On 07/20/2014 06:19 PM, Fred Cisin wrote:
>
PC-DOS/MS-DOS 3.10 (three point ten) had a limit of 32M for a regular hard
> disk.
On 07/18/2014 10:51 PM, Fred Cisin wrote:
I think the disk could be larger, could it not (although practical maximum
for the consumer drive technology of the era was probably around 120MB)? It
was the initial FAT16 implementation that topped out at 32MB, so a drive
would have to be partitioned (and I don't recall what the limit there would
be - although I think the CHS addressing scheme topped out at 8GB,
presumably limits on the number of partitions possible would come into play
first).
Good catch; thank you.
Yes, the limit for a logical DOS Drive in 3.10 was 32M, but the physical
disk drive could be substantially larger. It was not at all uncommon to
use a 40M drive, split into 2 (or more) DOS drives.
I can't remember now, did 3.10 support logical drives? I have a feeling it
perhaps didn't, so the limit (from a DOS point of view) would have been
four primary partitions of 32MB each.
FAT16b came in
with DOS 3.31, and I think its individual partition size was
then capped at 2GB (at least assuming 512-byte sector sizes).

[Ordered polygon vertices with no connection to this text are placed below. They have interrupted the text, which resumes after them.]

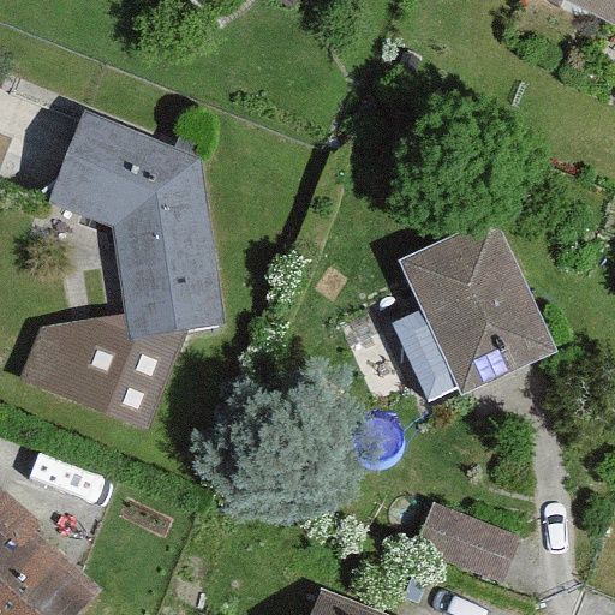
[(614,0),(579,0),(614,17),(614,0)]
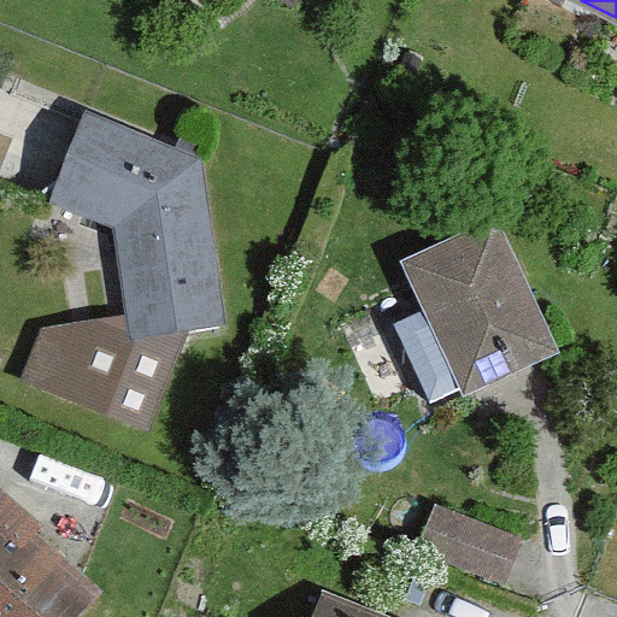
[(200,152),(84,110),(50,195),(116,228),(127,312),(130,344),(193,330),(227,322),(200,152)]
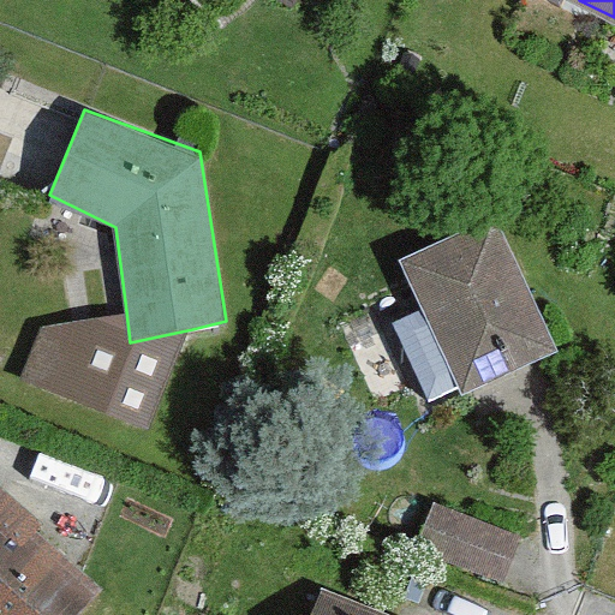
[(496,214),(401,257),(464,390),(557,347),(496,214)]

and almost all of the 2G limits should have been 4G, since they were a
limit of 32 bits. But, they ended up at 2G instead of 4G due to
programmers who never expected to come near such enormous limits and used
a signed, instead of an unsigned number. Because of that, most of DOS
was willing to accept the existence of a NEGATIVE 2G file or drive!
Interesting... I didn't realize that it was possible to go beyond the 2GB
limit and for things to still work - I always assumed that normal file ops
would break at that boundary, even if a >2GB filesystem was hand-crafted.